(EXTRACT)

The TL;DR is this: deep learning is good at approximating low-order polynomials, most of the phenomenon in physics we are interested are low-order polynomials, therefore deep learning works well in practice.

1 Like

I was curious about this so I ran a little experiment. I trained a bunch of networks to classify handwritten digits (MNIST) using simple networks of N layers, each 784 units wide (the number of pixels in the input), and compared three different activation functions: linear, exponential linear unit, and hyperbolic tangent:

activations

I was interested in seeing how the linear unit compares to the other two traditional activation functions, both in terms of training speed and final classification error. Here are the training and validation curves for the different activation functions, and different number of layers (in {2,4,6,8}). I’ve tested on much deeper networks (10, 30, 100 layers) but the gradient tends to vanish, so they don’t train very well. The figures show a training error and a validation error for each activation function; the lower one is the training error.

(End EXTRACT)
(RECORD EXCERPTS)

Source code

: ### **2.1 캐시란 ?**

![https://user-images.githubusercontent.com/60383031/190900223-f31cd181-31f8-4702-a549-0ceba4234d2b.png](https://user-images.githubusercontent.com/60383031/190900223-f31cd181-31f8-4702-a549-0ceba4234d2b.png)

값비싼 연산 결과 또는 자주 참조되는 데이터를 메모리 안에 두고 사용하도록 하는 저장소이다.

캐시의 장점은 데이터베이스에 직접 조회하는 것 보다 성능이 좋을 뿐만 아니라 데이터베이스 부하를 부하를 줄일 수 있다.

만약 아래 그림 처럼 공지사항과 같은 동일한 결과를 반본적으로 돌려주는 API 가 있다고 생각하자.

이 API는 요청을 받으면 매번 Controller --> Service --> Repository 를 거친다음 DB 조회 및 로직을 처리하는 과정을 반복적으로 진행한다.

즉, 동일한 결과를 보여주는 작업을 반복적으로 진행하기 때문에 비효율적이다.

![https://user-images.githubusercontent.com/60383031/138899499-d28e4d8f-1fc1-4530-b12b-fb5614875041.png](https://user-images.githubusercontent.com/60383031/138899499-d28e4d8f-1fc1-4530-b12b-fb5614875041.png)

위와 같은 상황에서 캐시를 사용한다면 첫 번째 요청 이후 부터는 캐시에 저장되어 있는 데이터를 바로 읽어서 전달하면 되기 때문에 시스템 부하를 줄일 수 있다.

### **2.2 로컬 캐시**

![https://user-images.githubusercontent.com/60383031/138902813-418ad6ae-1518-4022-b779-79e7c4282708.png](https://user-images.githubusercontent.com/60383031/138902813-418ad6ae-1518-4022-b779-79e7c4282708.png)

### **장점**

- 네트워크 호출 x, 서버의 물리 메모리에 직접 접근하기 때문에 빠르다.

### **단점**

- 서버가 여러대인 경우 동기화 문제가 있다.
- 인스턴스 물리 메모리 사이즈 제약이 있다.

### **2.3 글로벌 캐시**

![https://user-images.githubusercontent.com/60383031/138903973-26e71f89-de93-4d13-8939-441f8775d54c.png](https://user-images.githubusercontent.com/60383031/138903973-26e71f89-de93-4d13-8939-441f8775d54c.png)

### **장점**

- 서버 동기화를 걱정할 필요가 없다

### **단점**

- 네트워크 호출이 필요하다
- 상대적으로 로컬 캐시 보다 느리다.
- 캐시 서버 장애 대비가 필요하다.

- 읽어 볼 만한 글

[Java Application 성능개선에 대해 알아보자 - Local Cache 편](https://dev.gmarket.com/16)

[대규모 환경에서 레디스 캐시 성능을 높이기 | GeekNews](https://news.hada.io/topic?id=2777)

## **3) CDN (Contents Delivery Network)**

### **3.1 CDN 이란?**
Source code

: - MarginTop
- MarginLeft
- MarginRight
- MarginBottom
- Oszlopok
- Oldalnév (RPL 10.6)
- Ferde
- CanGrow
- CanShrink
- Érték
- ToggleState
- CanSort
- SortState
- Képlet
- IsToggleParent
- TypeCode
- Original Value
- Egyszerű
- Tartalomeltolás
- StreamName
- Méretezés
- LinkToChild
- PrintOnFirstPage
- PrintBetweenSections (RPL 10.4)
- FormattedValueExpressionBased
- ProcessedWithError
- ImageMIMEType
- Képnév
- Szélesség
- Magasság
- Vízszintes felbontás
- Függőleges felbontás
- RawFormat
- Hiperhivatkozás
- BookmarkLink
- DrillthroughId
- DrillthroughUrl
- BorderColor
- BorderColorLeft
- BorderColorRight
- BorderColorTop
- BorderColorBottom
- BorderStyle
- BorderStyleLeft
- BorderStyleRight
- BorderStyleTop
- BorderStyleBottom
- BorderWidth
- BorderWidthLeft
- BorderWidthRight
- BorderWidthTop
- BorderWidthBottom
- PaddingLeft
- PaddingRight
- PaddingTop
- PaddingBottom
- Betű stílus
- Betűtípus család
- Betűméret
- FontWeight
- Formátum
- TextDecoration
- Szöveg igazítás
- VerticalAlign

(End RECORD EXCERPTS)

> [EXERCISE INSTRUCTIONS]
a: In the forum post on activation functions, which three activation functions were compared?
b: Write a continuation of the forum post on activation functions, starting after its last sentence.

> [RESPONSE LIST]
a: Linear, exponential linear unit, and hyperbolic tangent.

b:
I stopped training once it was clear the linear network had plateaued. So it looks like for all the depths I tested, the linear unit compares quite poorly to the nonlinear activation functions, and the final performance seems to be independent of depth as I expected. It does learn more quickly at the start however, which is not surprising given the saturation points of the other two activation functions where their gradient goes to zero.

It looks like the (slight) nonlinearity is buying you a 5 to 1 improvement. It still could be that all the hard work to train deep networks is only really buying you partial correlations with a large dot product, the non-linear aspect improving things somewhat.
It would be interesting if current deep nets where a profoundly awkward way to do category learning. Maybe you could chain associative memory (AM) to learn category vectors. The first learning a very large number of weak associations to one specific category vector (using a low learning rate to allow more examples.) The second AM doing ensemble learning and error correcting associations while helping weed out cross-talk to other categories. And a third mapping to an actual category scalar.

The commonality between deep nets and AM being partial dot product correlations.

I suppose you could put some non-linear preprocessing before a linear deep network and see if that improves things somewhat. That would provide some useful clues.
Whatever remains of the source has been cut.